WHAT THE EXERCISE ASKS: Look for the line containing "This Weekend's Flight Deals" in the listing below. Retype that line and every subsequent line through the last one, and only those.

DATASET:
• • • • •

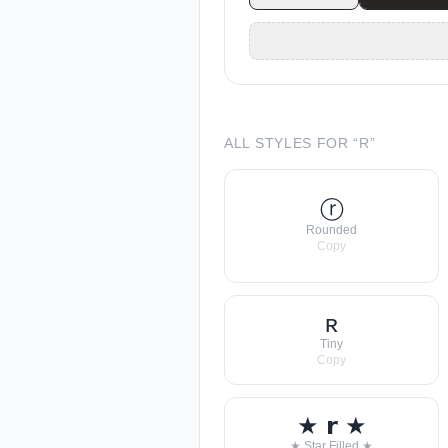
ALL STYLES FOR “
R
”
ⓡ
Rounded
Copy
ʀ
Tiny
Copy
★ 𝗿 ★
★ Star Filled ★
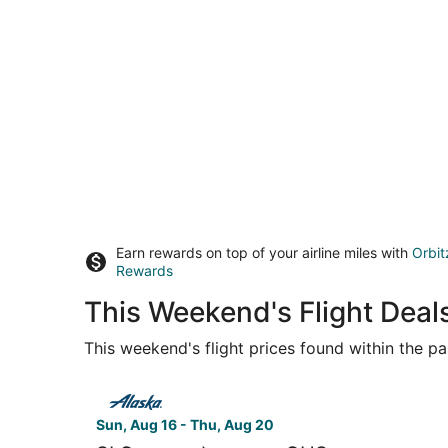
Earn rewards on top of your airline miles with
Orbit
Rewards
This Weekend's Flight Deals
This weekend's flight prices found within the pas
Select Alaska Airlines flight, departing Sun, Aug
Sun, Aug 16 - Thu, Aug 20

• • • • •

EXPECTED ANSWER:
This Weekend's Flight Deals
This weekend's flight prices found within the pas
Select Alaska Airlines flight, departing Sun, Aug
Sun, Aug 16 - Thu, Aug 20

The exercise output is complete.